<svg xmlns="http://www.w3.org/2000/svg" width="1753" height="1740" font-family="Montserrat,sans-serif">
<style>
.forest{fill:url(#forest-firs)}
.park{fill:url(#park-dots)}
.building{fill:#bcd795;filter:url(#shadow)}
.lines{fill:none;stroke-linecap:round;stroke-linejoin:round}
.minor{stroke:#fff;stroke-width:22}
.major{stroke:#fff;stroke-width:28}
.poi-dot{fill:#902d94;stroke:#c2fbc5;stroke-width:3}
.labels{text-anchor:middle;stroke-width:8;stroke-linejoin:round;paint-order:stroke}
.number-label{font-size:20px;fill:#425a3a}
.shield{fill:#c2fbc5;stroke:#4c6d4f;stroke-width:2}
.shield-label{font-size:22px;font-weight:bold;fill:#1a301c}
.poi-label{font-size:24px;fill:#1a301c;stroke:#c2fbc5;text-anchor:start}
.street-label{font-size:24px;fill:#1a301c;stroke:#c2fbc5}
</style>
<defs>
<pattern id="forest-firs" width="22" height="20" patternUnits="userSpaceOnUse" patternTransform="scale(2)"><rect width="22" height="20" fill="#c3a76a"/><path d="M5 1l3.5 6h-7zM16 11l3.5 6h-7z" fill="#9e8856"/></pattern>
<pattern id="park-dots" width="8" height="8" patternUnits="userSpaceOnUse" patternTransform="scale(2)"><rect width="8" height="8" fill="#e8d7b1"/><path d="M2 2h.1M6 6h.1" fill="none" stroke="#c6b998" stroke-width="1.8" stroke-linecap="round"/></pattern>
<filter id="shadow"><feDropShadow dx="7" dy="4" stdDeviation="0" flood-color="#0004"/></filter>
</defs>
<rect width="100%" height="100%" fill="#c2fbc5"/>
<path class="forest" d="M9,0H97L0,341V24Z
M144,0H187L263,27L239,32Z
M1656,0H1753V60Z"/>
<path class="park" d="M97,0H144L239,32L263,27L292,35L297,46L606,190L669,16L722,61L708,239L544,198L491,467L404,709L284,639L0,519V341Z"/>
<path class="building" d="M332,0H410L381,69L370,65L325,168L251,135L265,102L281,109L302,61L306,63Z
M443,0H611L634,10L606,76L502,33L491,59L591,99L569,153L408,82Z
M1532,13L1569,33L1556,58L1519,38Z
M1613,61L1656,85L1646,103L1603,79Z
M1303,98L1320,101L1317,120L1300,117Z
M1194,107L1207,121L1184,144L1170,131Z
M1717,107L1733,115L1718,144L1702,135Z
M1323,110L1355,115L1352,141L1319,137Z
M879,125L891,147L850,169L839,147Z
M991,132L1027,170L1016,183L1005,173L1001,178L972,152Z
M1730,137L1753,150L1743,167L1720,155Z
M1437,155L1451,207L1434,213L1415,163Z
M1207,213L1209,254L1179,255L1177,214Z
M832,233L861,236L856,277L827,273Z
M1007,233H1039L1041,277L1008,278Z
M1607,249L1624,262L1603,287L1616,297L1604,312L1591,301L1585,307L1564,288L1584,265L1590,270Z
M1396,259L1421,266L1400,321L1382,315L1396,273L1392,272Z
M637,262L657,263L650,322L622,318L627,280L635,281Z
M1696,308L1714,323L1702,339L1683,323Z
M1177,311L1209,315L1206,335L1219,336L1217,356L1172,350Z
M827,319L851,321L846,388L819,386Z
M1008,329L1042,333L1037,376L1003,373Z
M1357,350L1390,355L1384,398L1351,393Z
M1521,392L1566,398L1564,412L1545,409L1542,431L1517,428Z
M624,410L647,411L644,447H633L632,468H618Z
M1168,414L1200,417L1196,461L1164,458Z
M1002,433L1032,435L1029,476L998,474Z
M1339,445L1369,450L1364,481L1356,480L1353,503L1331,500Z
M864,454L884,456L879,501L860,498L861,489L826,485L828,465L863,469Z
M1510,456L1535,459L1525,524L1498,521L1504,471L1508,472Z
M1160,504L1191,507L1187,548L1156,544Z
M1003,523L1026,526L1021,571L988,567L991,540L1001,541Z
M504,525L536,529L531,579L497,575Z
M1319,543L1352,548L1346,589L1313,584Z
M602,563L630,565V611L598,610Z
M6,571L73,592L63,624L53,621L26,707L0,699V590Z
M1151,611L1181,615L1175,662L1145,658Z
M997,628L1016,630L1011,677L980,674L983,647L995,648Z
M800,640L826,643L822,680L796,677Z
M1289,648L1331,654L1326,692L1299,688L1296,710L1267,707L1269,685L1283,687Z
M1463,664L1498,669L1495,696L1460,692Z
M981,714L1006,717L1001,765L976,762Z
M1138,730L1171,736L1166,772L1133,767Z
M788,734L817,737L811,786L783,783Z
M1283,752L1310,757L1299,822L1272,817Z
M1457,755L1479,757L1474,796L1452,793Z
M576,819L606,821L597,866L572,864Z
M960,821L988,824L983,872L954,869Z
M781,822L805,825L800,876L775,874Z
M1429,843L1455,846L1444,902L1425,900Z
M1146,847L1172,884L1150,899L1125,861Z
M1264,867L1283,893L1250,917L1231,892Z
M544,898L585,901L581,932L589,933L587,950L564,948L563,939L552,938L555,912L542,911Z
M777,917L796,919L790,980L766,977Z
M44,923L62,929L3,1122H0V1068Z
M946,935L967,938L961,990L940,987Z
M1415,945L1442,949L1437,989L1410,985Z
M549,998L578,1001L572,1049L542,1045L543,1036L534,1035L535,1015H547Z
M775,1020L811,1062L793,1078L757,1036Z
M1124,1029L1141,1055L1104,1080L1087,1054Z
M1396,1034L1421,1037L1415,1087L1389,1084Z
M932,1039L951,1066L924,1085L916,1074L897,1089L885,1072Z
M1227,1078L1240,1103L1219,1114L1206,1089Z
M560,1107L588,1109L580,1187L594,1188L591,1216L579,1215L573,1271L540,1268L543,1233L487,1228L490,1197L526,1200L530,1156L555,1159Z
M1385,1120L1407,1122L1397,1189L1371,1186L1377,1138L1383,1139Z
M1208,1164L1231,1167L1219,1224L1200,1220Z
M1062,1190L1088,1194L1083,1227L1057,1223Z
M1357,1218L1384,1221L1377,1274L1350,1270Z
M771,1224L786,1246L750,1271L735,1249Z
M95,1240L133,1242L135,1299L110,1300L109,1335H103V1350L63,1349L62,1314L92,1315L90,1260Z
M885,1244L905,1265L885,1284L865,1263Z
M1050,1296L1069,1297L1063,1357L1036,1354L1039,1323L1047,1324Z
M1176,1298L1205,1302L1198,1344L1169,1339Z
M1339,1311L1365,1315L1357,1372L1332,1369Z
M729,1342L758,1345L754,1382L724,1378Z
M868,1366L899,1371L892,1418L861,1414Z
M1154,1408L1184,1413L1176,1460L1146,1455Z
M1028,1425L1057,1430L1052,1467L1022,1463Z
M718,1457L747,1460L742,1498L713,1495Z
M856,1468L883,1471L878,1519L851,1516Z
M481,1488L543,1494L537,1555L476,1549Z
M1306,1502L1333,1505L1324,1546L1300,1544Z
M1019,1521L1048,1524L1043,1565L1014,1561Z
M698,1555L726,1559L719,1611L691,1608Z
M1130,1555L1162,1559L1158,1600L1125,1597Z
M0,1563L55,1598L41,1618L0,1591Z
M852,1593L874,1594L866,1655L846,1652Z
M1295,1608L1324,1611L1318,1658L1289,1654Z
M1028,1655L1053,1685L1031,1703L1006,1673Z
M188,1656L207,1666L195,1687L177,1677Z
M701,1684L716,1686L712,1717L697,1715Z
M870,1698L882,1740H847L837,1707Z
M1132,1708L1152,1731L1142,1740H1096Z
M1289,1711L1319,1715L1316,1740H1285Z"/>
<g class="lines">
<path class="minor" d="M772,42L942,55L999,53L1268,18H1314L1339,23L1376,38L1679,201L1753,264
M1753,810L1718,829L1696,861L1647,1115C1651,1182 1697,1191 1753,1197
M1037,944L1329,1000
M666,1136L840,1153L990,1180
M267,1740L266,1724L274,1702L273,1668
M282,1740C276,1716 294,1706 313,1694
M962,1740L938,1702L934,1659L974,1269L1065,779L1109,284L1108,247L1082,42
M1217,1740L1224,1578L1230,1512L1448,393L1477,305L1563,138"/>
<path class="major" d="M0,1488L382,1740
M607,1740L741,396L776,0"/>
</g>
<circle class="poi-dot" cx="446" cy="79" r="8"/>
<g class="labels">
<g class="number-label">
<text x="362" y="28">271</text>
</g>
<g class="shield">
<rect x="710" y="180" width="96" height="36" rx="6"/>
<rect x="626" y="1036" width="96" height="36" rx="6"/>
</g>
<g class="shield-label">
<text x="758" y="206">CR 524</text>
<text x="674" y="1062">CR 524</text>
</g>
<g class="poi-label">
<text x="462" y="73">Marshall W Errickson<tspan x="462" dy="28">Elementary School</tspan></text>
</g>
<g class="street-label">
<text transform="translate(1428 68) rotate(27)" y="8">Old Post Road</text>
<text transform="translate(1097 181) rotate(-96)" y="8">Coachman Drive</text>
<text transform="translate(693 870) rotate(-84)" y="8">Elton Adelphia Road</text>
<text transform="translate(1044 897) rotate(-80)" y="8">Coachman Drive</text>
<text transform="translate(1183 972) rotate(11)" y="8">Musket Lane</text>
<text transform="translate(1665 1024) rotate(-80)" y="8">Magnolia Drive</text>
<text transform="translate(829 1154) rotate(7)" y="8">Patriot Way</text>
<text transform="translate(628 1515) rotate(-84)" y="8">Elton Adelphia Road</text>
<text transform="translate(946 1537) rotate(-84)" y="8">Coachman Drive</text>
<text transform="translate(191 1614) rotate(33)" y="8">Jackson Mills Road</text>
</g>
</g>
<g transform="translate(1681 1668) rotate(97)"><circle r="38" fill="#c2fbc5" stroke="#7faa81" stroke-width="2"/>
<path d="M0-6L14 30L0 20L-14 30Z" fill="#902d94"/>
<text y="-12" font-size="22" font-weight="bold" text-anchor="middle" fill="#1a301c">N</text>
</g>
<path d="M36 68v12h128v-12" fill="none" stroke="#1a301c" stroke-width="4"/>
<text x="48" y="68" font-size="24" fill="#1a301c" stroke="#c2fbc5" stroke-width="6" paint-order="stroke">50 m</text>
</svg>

◆ ◆ ◆ ◆ ◆

What you need to do
If a line in the listing holds the word "lines", copy it out.

Written solution
.lines{fill:none;stroke-linecap:round;stroke-linejoin:round}
<g class="lines">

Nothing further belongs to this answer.